The staff at the Montgomery Street Café is experienced and efficient, friendly and witty, while at the same time being able to sling the hash from kitchen to table quickly, old-school style. Judy Brickey works the counter, and she is all of the above. She always has a smile and a “hon” for her customers and never lets a tea or water glass sit empty for long. We’ll call her “hon” right back.



Readers’ choice: Vance Martin, Cat City Grill

Critic’s choice: John Whitten Jr., Caro’s Mexican Restaurant

The “Puff Taco Daddy” himself has been pouring the stiffest margaritas in town for more than two decades now. It’s hard to call him a host, since he does a little of everything. But he’s always there to greet you at the door with a sarcastic grin and a booming laugh.

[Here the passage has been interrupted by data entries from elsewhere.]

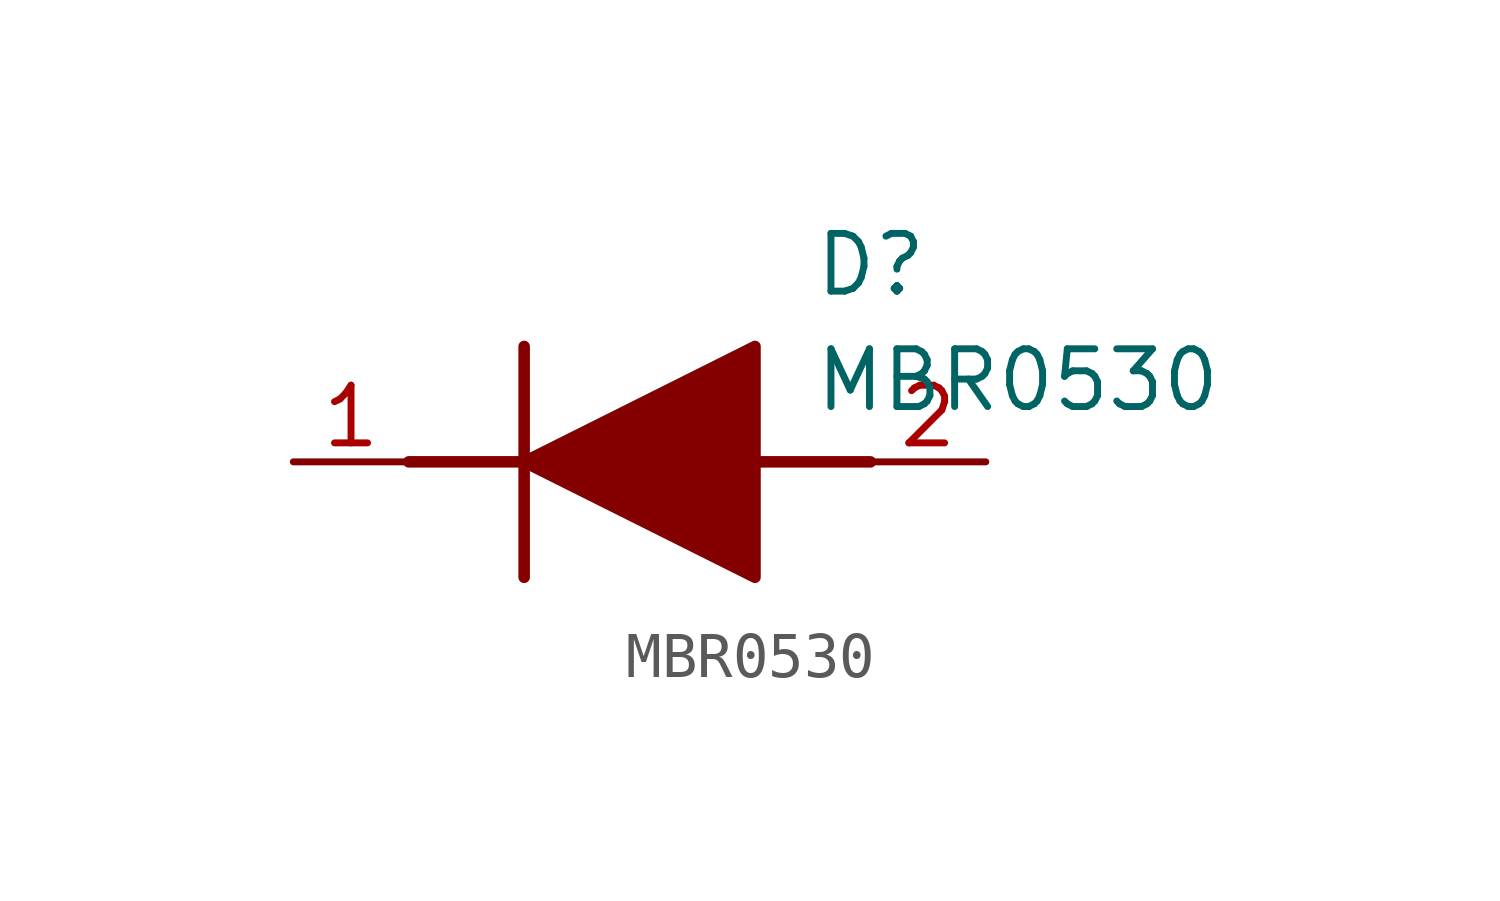
<source format=kicad_sym>
(kicad_symbol_lib
  (version 20211014)
  (generator SamacSys_ECAD_Model)
  (symbol "MBR0530"
    (pin_names hide)
    (property "Reference" "D"
      (at 11.43 5.08 0)
      (effects (font (size 1.27 1.27)) (justify left top)))
    (property "Value" "MBR0530"
      (at 11.43 2.54 0)
      (effects (font (size 1.27 1.27)) (justify left top)))
    (polyline
      (pts (xy 5.08 2.54) (xy 5.08 -2.54))
      (stroke (width 0.254) (type default))
      (fill (type none)))
    (polyline
      (pts (xy 2.54 0) (xy 5.08 0))
      (stroke (width 0.254) (type default))
      (fill (type none)))
    (polyline
      (pts (xy 10.16 0) (xy 12.7 0))
      (stroke (width 0.254) (type default))
      (fill (type none)))
    (polyline
      (pts (xy 5.08 0) (xy 10.16 2.54) (xy 10.16 -2.54) (xy 5.08 0))
      (stroke (width 0.254) (type default))
      (fill (type outline)))
    (pin passive line
      (at 0 0 0)
      (length 2.54)
      (name "K" (effects (font (size 1.27 1.27))))
      (number "1" (effects (font (size 1.27 1.27)))))
    (pin passive line
      (at 15.24 0 180)
      (length 2.54)
      (name "A" (effects (font (size 1.27 1.27))))
      (number "2" (effects (font (size 1.27 1.27)))))))
</source>
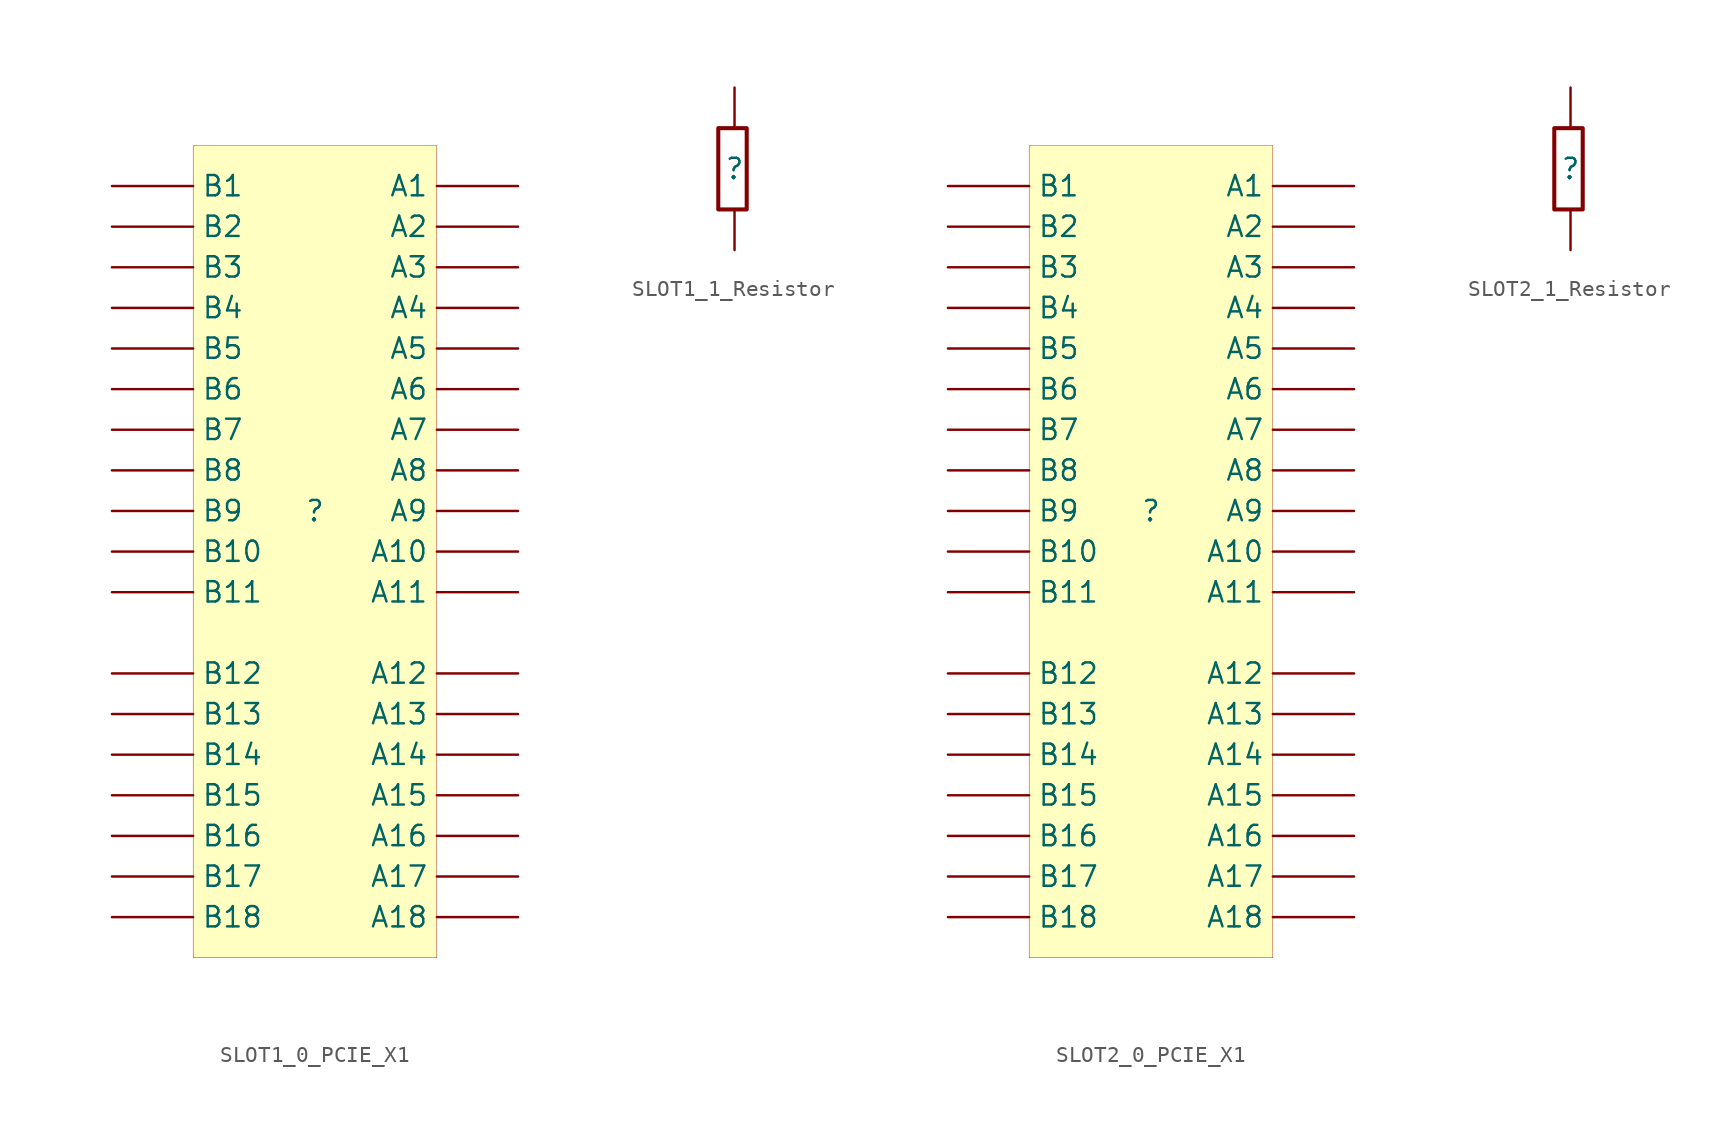
<source format=kicad_sym>
(kicad_symbol_lib
  (version 20231120)
  (generator "kicad_symbol_editor")
  (generator_version "8.0")
  (symbol "SLOT1_0_PCIE_X1"
    (property "Reference" ""
      (at 0 0 0)
      (effects (font (size 1.27 1.27))))
    (property "Value" ""
      (at 0 0 0)
      (effects (font (size 1.27 1.27))))
    (symbol "SLOT1_0_PCIE_X1_1_0"
      (rectangle (start 7.62 22.86) (end -7.62 -27.94) (stroke (width 0.025) (type solid) (color 128 0 0 1)) (fill (type background)))
      (pin passive line (at 12.7 20.32 180) (length 5.08) (name "A1" (effects (font (size 1.27 1.27)))) (number "A1" (effects (font (size 0 0)))))
      (pin passive line (at 12.7 -2.54 180) (length 5.08) (name "A10" (effects (font (size 1.27 1.27)))) (number "A10" (effects (font (size 0 0)))))
      (pin passive line (at 12.7 -5.08 180) (length 5.08) (name "A11" (effects (font (size 1.27 1.27)))) (number "A11" (effects (font (size 0 0)))))
      (pin passive line (at 12.7 -10.16 180) (length 5.08) (name "A12" (effects (font (size 1.27 1.27)))) (number "A12" (effects (font (size 0 0)))))
      (pin passive line (at 12.7 -12.7 180) (length 5.08) (name "A13" (effects (font (size 1.27 1.27)))) (number "A13" (effects (font (size 0 0)))))
      (pin passive line (at 12.7 -15.24 180) (length 5.08) (name "A14" (effects (font (size 1.27 1.27)))) (number "A14" (effects (font (size 0 0)))))
      (pin passive line (at 12.7 -17.78 180) (length 5.08) (name "A15" (effects (font (size 1.27 1.27)))) (number "A15" (effects (font (size 0 0)))))
      (pin passive line (at 12.7 -20.32 180) (length 5.08) (name "A16" (effects (font (size 1.27 1.27)))) (number "A16" (effects (font (size 0 0)))))
      (pin passive line (at 12.7 -22.86 180) (length 5.08) (name "A17" (effects (font (size 1.27 1.27)))) (number "A17" (effects (font (size 0 0)))))
      (pin passive line (at 12.7 -25.4 180) (length 5.08) (name "A18" (effects (font (size 1.27 1.27)))) (number "A18" (effects (font (size 0 0)))))
      (pin passive line (at 12.7 17.78 180) (length 5.08) (name "A2" (effects (font (size 1.27 1.27)))) (number "A2" (effects (font (size 0 0)))))
      (pin passive line (at 12.7 15.24 180) (length 5.08) (name "A3" (effects (font (size 1.27 1.27)))) (number "A3" (effects (font (size 0 0)))))
      (pin passive line (at 12.7 12.7 180) (length 5.08) (name "A4" (effects (font (size 1.27 1.27)))) (number "A4" (effects (font (size 0 0)))))
      (pin passive line (at 12.7 10.16 180) (length 5.08) (name "A5" (effects (font (size 1.27 1.27)))) (number "A5" (effects (font (size 0 0)))))
      (pin passive line (at 12.7 7.62 180) (length 5.08) (name "A6" (effects (font (size 1.27 1.27)))) (number "A6" (effects (font (size 0 0)))))
      (pin passive line (at 12.7 5.08 180) (length 5.08) (name "A7" (effects (font (size 1.27 1.27)))) (number "A7" (effects (font (size 0 0)))))
      (pin passive line (at 12.7 2.54 180) (length 5.08) (name "A8" (effects (font (size 1.27 1.27)))) (number "A8" (effects (font (size 0 0)))))
      (pin passive line (at 12.7 0 180) (length 5.08) (name "A9" (effects (font (size 1.27 1.27)))) (number "A9" (effects (font (size 0 0)))))
      (pin passive line (at -12.7 20.32 0) (length 5.08) (name "B1" (effects (font (size 1.27 1.27)))) (number "B1" (effects (font (size 0 0)))))
      (pin passive line (at -12.7 -2.54 0) (length 5.08) (name "B10" (effects (font (size 1.27 1.27)))) (number "B10" (effects (font (size 0 0)))))
      (pin passive line (at -12.7 -5.08 0) (length 5.08) (name "B11" (effects (font (size 1.27 1.27)))) (number "B11" (effects (font (size 0 0)))))
      (pin passive line (at -12.7 -10.16 0) (length 5.08) (name "B12" (effects (font (size 1.27 1.27)))) (number "B12" (effects (font (size 0 0)))))
      (pin passive line (at -12.7 -12.7 0) (length 5.08) (name "B13" (effects (font (size 1.27 1.27)))) (number "B13" (effects (font (size 0 0)))))
      (pin passive line (at -12.7 -15.24 0) (length 5.08) (name "B14" (effects (font (size 1.27 1.27)))) (number "B14" (effects (font (size 0 0)))))
      (pin passive line (at -12.7 -17.78 0) (length 5.08) (name "B15" (effects (font (size 1.27 1.27)))) (number "B15" (effects (font (size 0 0)))))
      (pin passive line (at -12.7 -20.32 0) (length 5.08) (name "B16" (effects (font (size 1.27 1.27)))) (number "B16" (effects (font (size 0 0)))))
      (pin passive line (at -12.7 -22.86 0) (length 5.08) (name "B17" (effects (font (size 1.27 1.27)))) (number "B17" (effects (font (size 0 0)))))
      (pin passive line (at -12.7 -25.4 0) (length 5.08) (name "B18" (effects (font (size 1.27 1.27)))) (number "B18" (effects (font (size 0 0)))))
      (pin passive line (at -12.7 17.78 0) (length 5.08) (name "B2" (effects (font (size 1.27 1.27)))) (number "B2" (effects (font (size 0 0)))))
      (pin passive line (at -12.7 15.24 0) (length 5.08) (name "B3" (effects (font (size 1.27 1.27)))) (number "B3" (effects (font (size 0 0)))))
      (pin passive line (at -12.7 12.7 0) (length 5.08) (name "B4" (effects (font (size 1.27 1.27)))) (number "B4" (effects (font (size 0 0)))))
      (pin passive line (at -12.7 10.16 0) (length 5.08) (name "B5" (effects (font (size 1.27 1.27)))) (number "B5" (effects (font (size 0 0)))))
      (pin passive line (at -12.7 7.62 0) (length 5.08) (name "B6" (effects (font (size 1.27 1.27)))) (number "B6" (effects (font (size 0 0)))))
      (pin passive line (at -12.7 5.08 0) (length 5.08) (name "B7" (effects (font (size 1.27 1.27)))) (number "B7" (effects (font (size 0 0)))))
      (pin passive line (at -12.7 2.54 0) (length 5.08) (name "B8" (effects (font (size 1.27 1.27)))) (number "B8" (effects (font (size 0 0)))))
      (pin passive line (at -12.7 0 0) (length 5.08) (name "B9" (effects (font (size 1.27 1.27)))) (number "B9" (effects (font (size 0 0)))))))
  (symbol "SLOT1_1_Resistor"
    (property "Reference" ""
      (at 0 0 0)
      (effects (font (size 1.27 1.27))))
    (property "Value" ""
      (at 0 0 0)
      (effects (font (size 1.27 1.27))))
    (symbol "SLOT1_1_Resistor_1_0"
      (polyline (pts (xy 0.762 -2.54) (xy -1.016 -2.54) (xy -1.016 2.54) (xy 0.762 2.54) (xy 0.762 -2.54)) (stroke (width 0.254) (type solid)) (fill (type none)))
      (pin passive line (at 0 -5.08 90) (length 2.54) (name "1" (effects (font (size 0 0)))) (number "1" (effects (font (size 0 0)))))
      (pin passive line (at 0 5.08 270) (length 2.54) (name "2" (effects (font (size 0 0)))) (number "2" (effects (font (size 0 0)))))))
  (symbol "SLOT2_0_PCIE_X1"
    (property "Reference" ""
      (at 0 0 0)
      (effects (font (size 1.27 1.27))))
    (property "Value" ""
      (at 0 0 0)
      (effects (font (size 1.27 1.27))))
    (symbol "SLOT2_0_PCIE_X1_1_0"
      (rectangle (start 7.62 22.86) (end -7.62 -27.94) (stroke (width 0.025) (type solid) (color 128 0 0 1)) (fill (type background)))
      (pin passive line (at 12.7 20.32 180) (length 5.08) (name "A1" (effects (font (size 1.27 1.27)))) (number "A1" (effects (font (size 0 0)))))
      (pin passive line (at 12.7 -2.54 180) (length 5.08) (name "A10" (effects (font (size 1.27 1.27)))) (number "A10" (effects (font (size 0 0)))))
      (pin passive line (at 12.7 -5.08 180) (length 5.08) (name "A11" (effects (font (size 1.27 1.27)))) (number "A11" (effects (font (size 0 0)))))
      (pin passive line (at 12.7 -10.16 180) (length 5.08) (name "A12" (effects (font (size 1.27 1.27)))) (number "A12" (effects (font (size 0 0)))))
      (pin passive line (at 12.7 -12.7 180) (length 5.08) (name "A13" (effects (font (size 1.27 1.27)))) (number "A13" (effects (font (size 0 0)))))
      (pin passive line (at 12.7 -15.24 180) (length 5.08) (name "A14" (effects (font (size 1.27 1.27)))) (number "A14" (effects (font (size 0 0)))))
      (pin passive line (at 12.7 -17.78 180) (length 5.08) (name "A15" (effects (font (size 1.27 1.27)))) (number "A15" (effects (font (size 0 0)))))
      (pin passive line (at 12.7 -20.32 180) (length 5.08) (name "A16" (effects (font (size 1.27 1.27)))) (number "A16" (effects (font (size 0 0)))))
      (pin passive line (at 12.7 -22.86 180) (length 5.08) (name "A17" (effects (font (size 1.27 1.27)))) (number "A17" (effects (font (size 0 0)))))
      (pin passive line (at 12.7 -25.4 180) (length 5.08) (name "A18" (effects (font (size 1.27 1.27)))) (number "A18" (effects (font (size 0 0)))))
      (pin passive line (at 12.7 17.78 180) (length 5.08) (name "A2" (effects (font (size 1.27 1.27)))) (number "A2" (effects (font (size 0 0)))))
      (pin passive line (at 12.7 15.24 180) (length 5.08) (name "A3" (effects (font (size 1.27 1.27)))) (number "A3" (effects (font (size 0 0)))))
      (pin passive line (at 12.7 12.7 180) (length 5.08) (name "A4" (effects (font (size 1.27 1.27)))) (number "A4" (effects (font (size 0 0)))))
      (pin passive line (at 12.7 10.16 180) (length 5.08) (name "A5" (effects (font (size 1.27 1.27)))) (number "A5" (effects (font (size 0 0)))))
      (pin passive line (at 12.7 7.62 180) (length 5.08) (name "A6" (effects (font (size 1.27 1.27)))) (number "A6" (effects (font (size 0 0)))))
      (pin passive line (at 12.7 5.08 180) (length 5.08) (name "A7" (effects (font (size 1.27 1.27)))) (number "A7" (effects (font (size 0 0)))))
      (pin passive line (at 12.7 2.54 180) (length 5.08) (name "A8" (effects (font (size 1.27 1.27)))) (number "A8" (effects (font (size 0 0)))))
      (pin passive line (at 12.7 0 180) (length 5.08) (name "A9" (effects (font (size 1.27 1.27)))) (number "A9" (effects (font (size 0 0)))))
      (pin passive line (at -12.7 20.32 0) (length 5.08) (name "B1" (effects (font (size 1.27 1.27)))) (number "B1" (effects (font (size 0 0)))))
      (pin passive line (at -12.7 -2.54 0) (length 5.08) (name "B10" (effects (font (size 1.27 1.27)))) (number "B10" (effects (font (size 0 0)))))
      (pin passive line (at -12.7 -5.08 0) (length 5.08) (name "B11" (effects (font (size 1.27 1.27)))) (number "B11" (effects (font (size 0 0)))))
      (pin passive line (at -12.7 -10.16 0) (length 5.08) (name "B12" (effects (font (size 1.27 1.27)))) (number "B12" (effects (font (size 0 0)))))
      (pin passive line (at -12.7 -12.7 0) (length 5.08) (name "B13" (effects (font (size 1.27 1.27)))) (number "B13" (effects (font (size 0 0)))))
      (pin passive line (at -12.7 -15.24 0) (length 5.08) (name "B14" (effects (font (size 1.27 1.27)))) (number "B14" (effects (font (size 0 0)))))
      (pin passive line (at -12.7 -17.78 0) (length 5.08) (name "B15" (effects (font (size 1.27 1.27)))) (number "B15" (effects (font (size 0 0)))))
      (pin passive line (at -12.7 -20.32 0) (length 5.08) (name "B16" (effects (font (size 1.27 1.27)))) (number "B16" (effects (font (size 0 0)))))
      (pin passive line (at -12.7 -22.86 0) (length 5.08) (name "B17" (effects (font (size 1.27 1.27)))) (number "B17" (effects (font (size 0 0)))))
      (pin passive line (at -12.7 -25.4 0) (length 5.08) (name "B18" (effects (font (size 1.27 1.27)))) (number "B18" (effects (font (size 0 0)))))
      (pin passive line (at -12.7 17.78 0) (length 5.08) (name "B2" (effects (font (size 1.27 1.27)))) (number "B2" (effects (font (size 0 0)))))
      (pin passive line (at -12.7 15.24 0) (length 5.08) (name "B3" (effects (font (size 1.27 1.27)))) (number "B3" (effects (font (size 0 0)))))
      (pin passive line (at -12.7 12.7 0) (length 5.08) (name "B4" (effects (font (size 1.27 1.27)))) (number "B4" (effects (font (size 0 0)))))
      (pin passive line (at -12.7 10.16 0) (length 5.08) (name "B5" (effects (font (size 1.27 1.27)))) (number "B5" (effects (font (size 0 0)))))
      (pin passive line (at -12.7 7.62 0) (length 5.08) (name "B6" (effects (font (size 1.27 1.27)))) (number "B6" (effects (font (size 0 0)))))
      (pin passive line (at -12.7 5.08 0) (length 5.08) (name "B7" (effects (font (size 1.27 1.27)))) (number "B7" (effects (font (size 0 0)))))
      (pin passive line (at -12.7 2.54 0) (length 5.08) (name "B8" (effects (font (size 1.27 1.27)))) (number "B8" (effects (font (size 0 0)))))
      (pin passive line (at -12.7 0 0) (length 5.08) (name "B9" (effects (font (size 1.27 1.27)))) (number "B9" (effects (font (size 0 0)))))))
  (symbol "SLOT2_1_Resistor"
    (property "Reference" ""
      (at 0 0 0)
      (effects (font (size 1.27 1.27))))
    (property "Value" ""
      (at 0 0 0)
      (effects (font (size 1.27 1.27))))
    (symbol "SLOT2_1_Resistor_1_0"
      (polyline (pts (xy 0.762 -2.54) (xy -1.016 -2.54) (xy -1.016 2.54) (xy 0.762 2.54) (xy 0.762 -2.54)) (stroke (width 0.254) (type solid)) (fill (type none)))
      (pin passive line (at 0 -5.08 90) (length 2.54) (name "1" (effects (font (size 0 0)))) (number "1" (effects (font (size 0 0)))))
      (pin passive line (at 0 5.08 270) (length 2.54) (name "2" (effects (font (size 0 0)))) (number "2" (effects (font (size 0 0))))))))
</source>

Readers’ choice: St. Emilion

Critic’s choice: Nonna Tata

Shortly after Nonna Tata opened in early 2006, the Weekly said this little gem was “destined to be epic.” That has turned out to be an understatement. Though owner/chef Donatella Trotti has mystified some people with her genuine Italian cuisine — what, no cream in the carbonara? — she has thrilled many more with her ever-changing menu of gorgeous antipasti, hearty soups, crisp salads, and made-from-scratch pastas. Nonna Tata takes only cash and doesn’t accept reservations, yet the half-dozen tables crowded into this teeny space are always full of very happy diners.


New Restaurant

Readers’ choice: Cat City Grill

Critic’s choice: Brownstone, 840 Currie St, FW

This lovely eatery in the West 7th development is both stunningly sophisticated and fresh from the farm. The soaring-ceilinged room is grounded with earth-toned fabrics and solid cabinetry; the superbly trained servers are professional and gracious. Chef Casey Thompson, of Top Chef fame, uses local, regional, and sustainable ingredients to infuse her innovative menu with Southern-home-style touches, from cherry-braised Kobe beef cheeks layered over spoonbread to ginger-peach cobbler with housemade buttermilk ice cream. In adding a dash of California style to Texas comfort foods, Brownstone offers the best of both worlds on one delicious plate.


Best in a Field of One

Critic’s choice: Spiral Diner

You’d think a vegan restaurant in a city nicknamed Cowtown would be a tough sell, but go to Spiral Diner for lunch, and you’ll find all the tables packed. Even the proudest carnivore is bound to (begrudgingly) find something to enjoy on the menu, and its I-Scream (vegan ice cream, of course) is legendary. Do your body good and cruise on down.